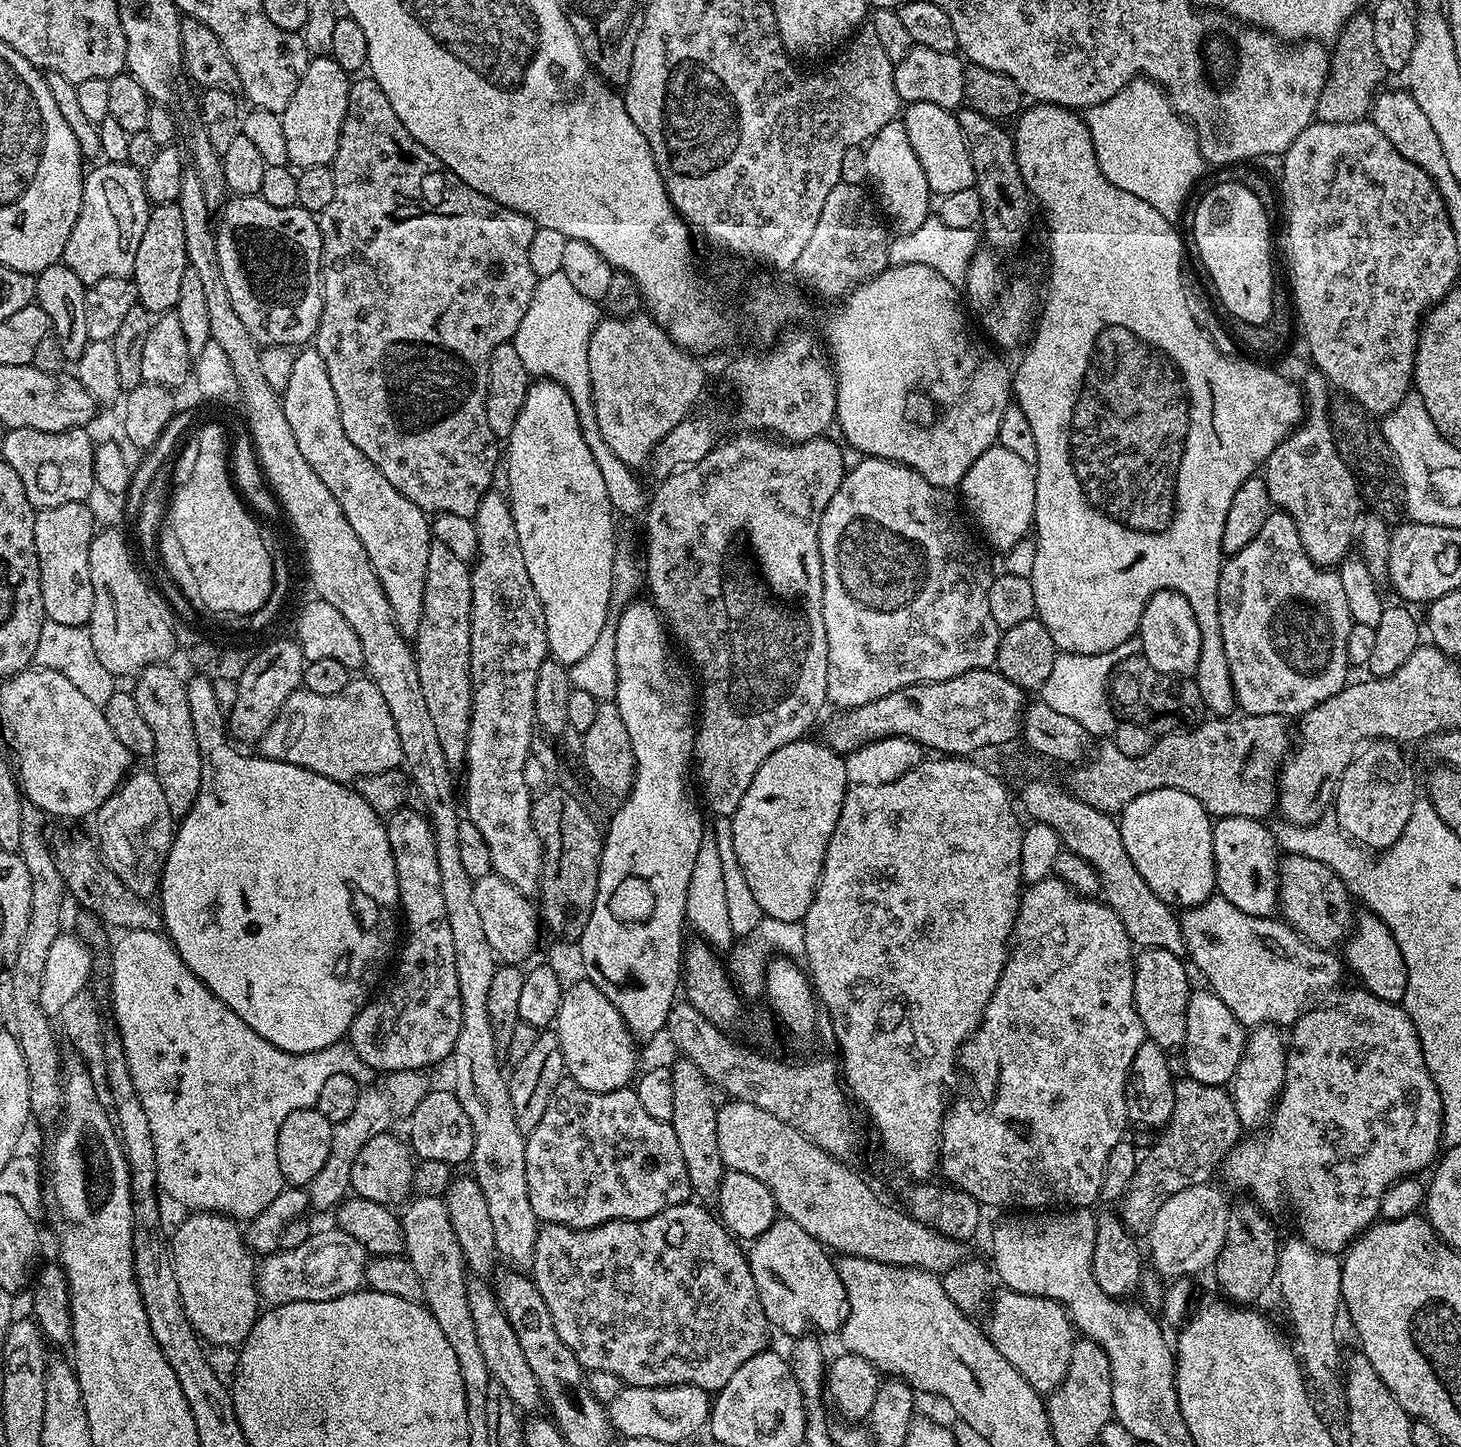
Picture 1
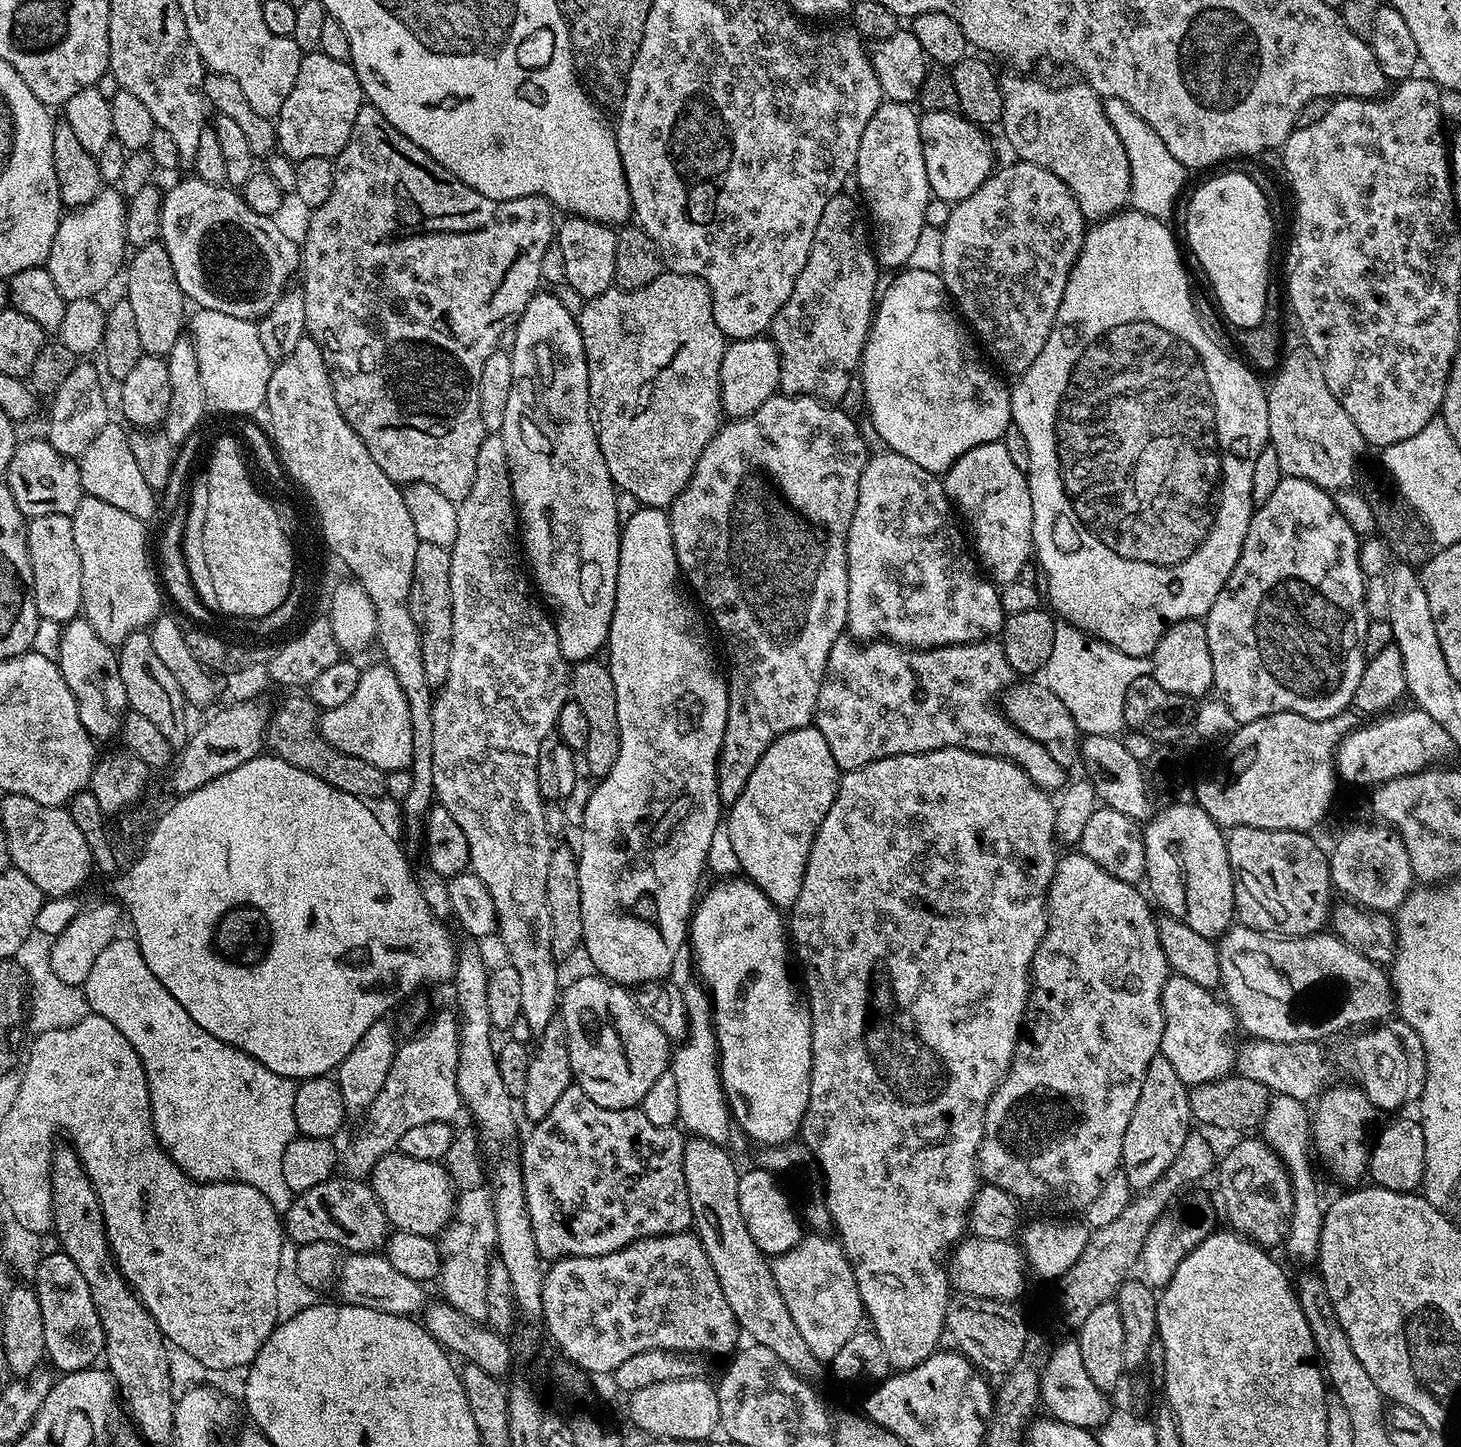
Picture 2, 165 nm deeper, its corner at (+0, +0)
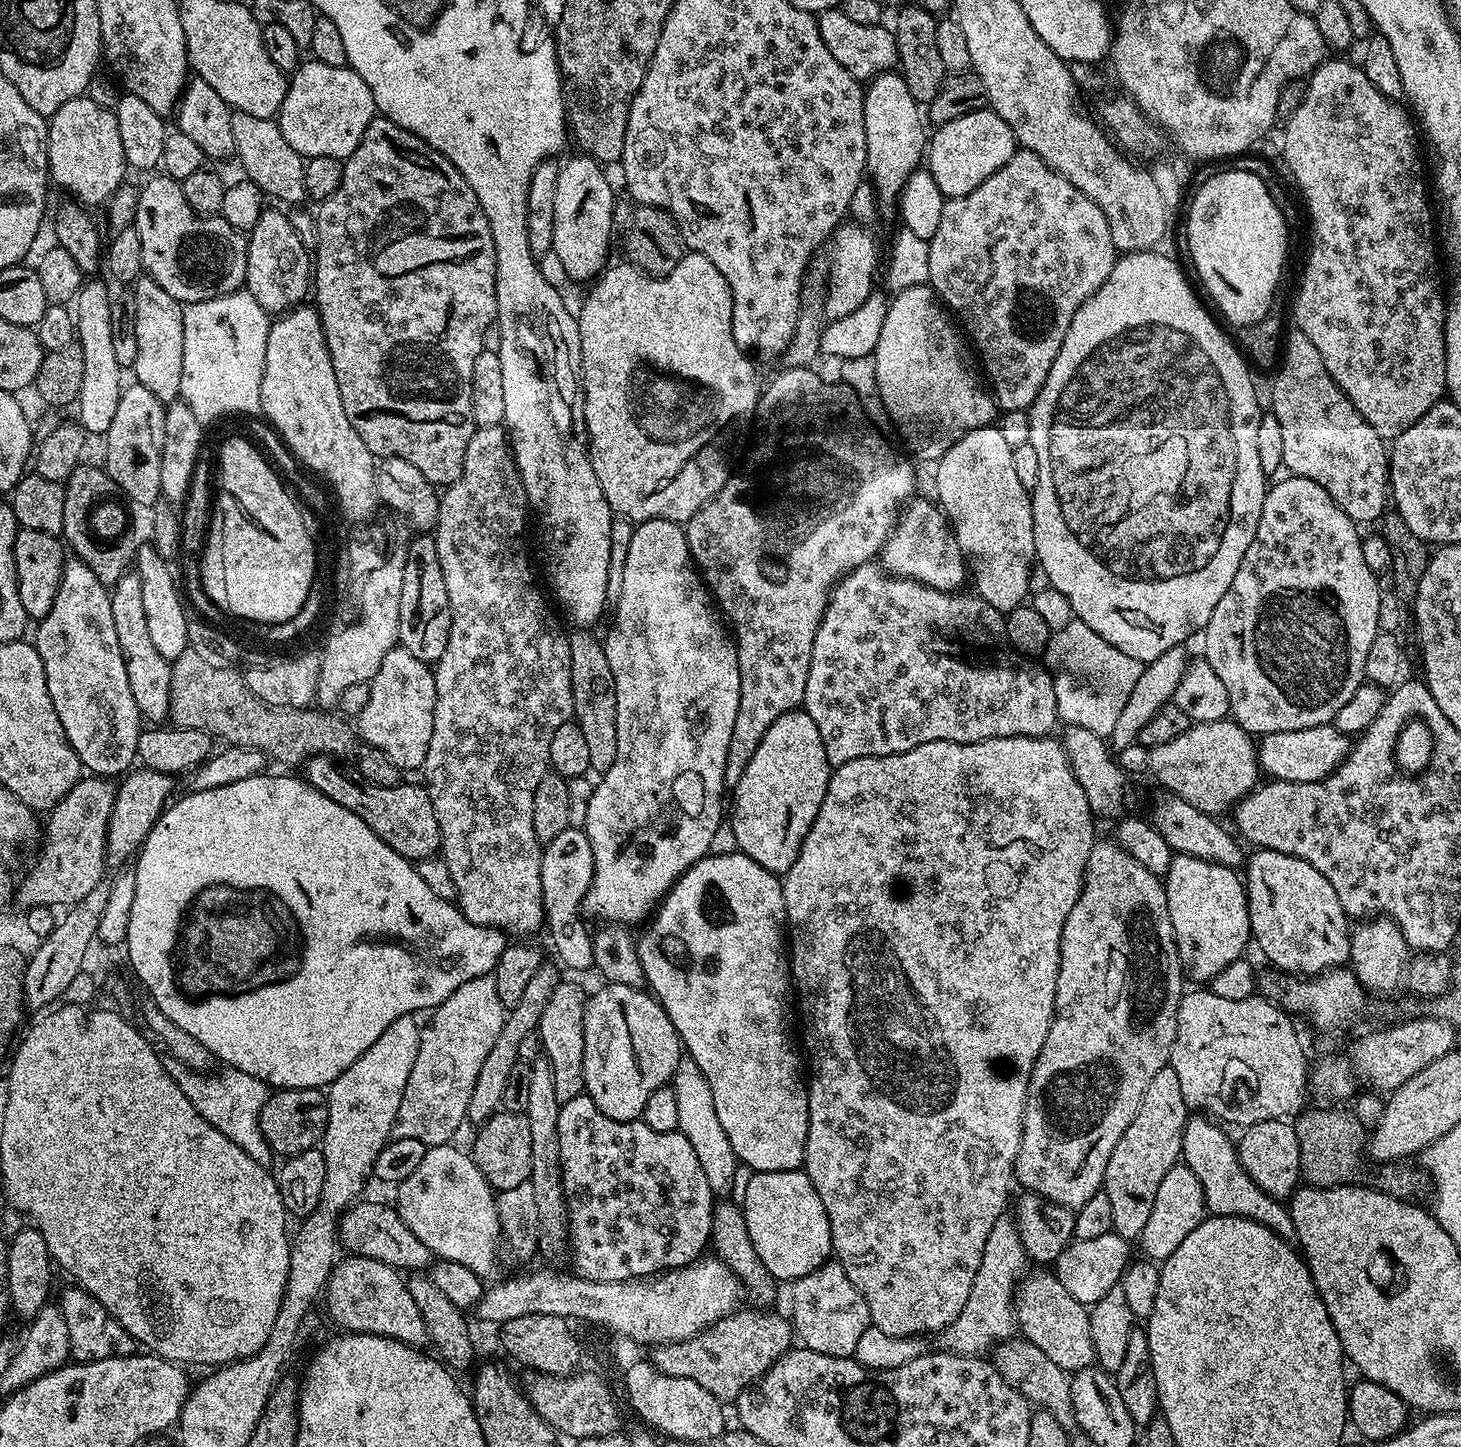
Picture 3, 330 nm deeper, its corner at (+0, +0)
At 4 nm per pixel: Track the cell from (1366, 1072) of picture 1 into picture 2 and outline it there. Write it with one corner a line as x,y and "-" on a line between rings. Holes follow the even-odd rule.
1338,1084
1325,1088
1315,1101
1316,1112
1314,1108
1310,1116
1310,1144
1319,1163
1321,1160
1328,1167
1329,1174
1338,1183
1356,1186
1363,1181
1360,1179
1365,1179
1368,1171
1370,1144
1364,1139
1368,1136
1368,1123
1378,1116
1378,1110
1364,1093
1363,1087

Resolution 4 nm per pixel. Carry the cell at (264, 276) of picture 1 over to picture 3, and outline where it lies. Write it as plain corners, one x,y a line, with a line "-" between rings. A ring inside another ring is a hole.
163,174
156,175
148,178
153,180
146,181
140,188
134,225
142,242
146,275
158,282
170,298
183,305
241,291
245,287
248,265
247,235
234,230
234,226
219,214
201,216
186,202
181,181

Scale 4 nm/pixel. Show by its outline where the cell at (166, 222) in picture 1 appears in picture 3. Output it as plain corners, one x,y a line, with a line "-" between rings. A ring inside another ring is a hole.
141,275
131,289
134,298
136,313
134,314
134,334
138,334
138,358
134,369
135,383
146,386
154,398
158,398
166,406
180,396
180,383
182,382
182,314
184,305
180,301
170,298
158,282
151,280
148,275

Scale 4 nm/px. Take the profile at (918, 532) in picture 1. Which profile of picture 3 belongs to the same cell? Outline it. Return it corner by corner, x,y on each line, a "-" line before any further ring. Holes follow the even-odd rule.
916,498
901,511
896,527
888,535
878,557
878,563
891,576
904,576
917,580
930,588
954,592
965,587
966,565
950,521
931,499

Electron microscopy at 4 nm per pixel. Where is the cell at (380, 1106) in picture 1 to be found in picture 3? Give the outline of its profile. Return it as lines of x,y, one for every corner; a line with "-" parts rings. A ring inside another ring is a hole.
495,975
462,982
446,1002
435,1008
432,1021
420,1029
418,1058
414,1058
414,1070
410,1070
406,1090
402,1090
402,1106
398,1106
393,1137
418,1138
418,1142
429,1146
453,1139
460,1123
465,1123
470,1094
474,1094
474,1082
478,1082
478,1070
482,1070
486,1054
498,1042
505,1015

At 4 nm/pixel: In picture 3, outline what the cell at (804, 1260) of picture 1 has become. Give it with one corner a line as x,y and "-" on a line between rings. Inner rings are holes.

+===+

Exercise goal:
Your task is to reproduce all of the material exactly. The pictures stay out.

Answer below:
Picture 1
Picture 2, 165 nm deeper, its corner at (+0, +0)
Picture 3, 330 nm deeper, its corner at (+0, +0)
At 4 nm per pixel: Track the cell from (1366, 1072) of picture 1 into picture 2 and outline it there. Write it with one corner a line as x,y and "-" on a line between rings. Holes follow the even-odd rule.
1338,1084
1325,1088
1315,1101
1316,1112
1314,1108
1310,1116
1310,1144
1319,1163
1321,1160
1328,1167
1329,1174
1338,1183
1356,1186
1363,1181
1360,1179
1365,1179
1368,1171
1370,1144
1364,1139
1368,1136
1368,1123
1378,1116
1378,1110
1364,1093
1363,1087

Resolution 4 nm per pixel. Carry the cell at (264, 276) of picture 1 over to picture 3, and outline where it lies. Write it as plain corners, one x,y a line, with a line "-" between rings. A ring inside another ring is a hole.
163,174
156,175
148,178
153,180
146,181
140,188
134,225
142,242
146,275
158,282
170,298
183,305
241,291
245,287
248,265
247,235
234,230
234,226
219,214
201,216
186,202
181,181

Scale 4 nm/pixel. Show by its outline where the cell at (166, 222) in picture 1 appears in picture 3. Output it as plain corners, one x,y a line, with a line "-" between rings. A ring inside another ring is a hole.
141,275
131,289
134,298
136,313
134,314
134,334
138,334
138,358
134,369
135,383
146,386
154,398
158,398
166,406
180,396
180,383
182,382
182,314
184,305
180,301
170,298
158,282
151,280
148,275

Scale 4 nm/px. Take the profile at (918, 532) in picture 1. Which profile of picture 3 belongs to the same cell? Outline it. Return it corner by corner, x,y on each line, a "-" line before any further ring. Holes follow the even-odd rule.
916,498
901,511
896,527
888,535
878,557
878,563
891,576
904,576
917,580
930,588
954,592
965,587
966,565
950,521
931,499

Electron microscopy at 4 nm per pixel. Where is the cell at (380, 1106) in picture 1 to be found in picture 3? Give the outline of its profile. Return it as lines of x,y, one for every corner; a line with "-" parts rings. A ring inside another ring is a hole.
495,975
462,982
446,1002
435,1008
432,1021
420,1029
418,1058
414,1058
414,1070
410,1070
406,1090
402,1090
402,1106
398,1106
393,1137
418,1138
418,1142
429,1146
453,1139
460,1123
465,1123
470,1094
474,1094
474,1082
478,1082
478,1070
482,1070
486,1054
498,1042
505,1015

At 4 nm/pixel: In picture 3, outline what the cell at (804, 1260) of picture 1 has become. Give it with one corner a line as x,y and "-" on a line between rings. Inner rings are holes.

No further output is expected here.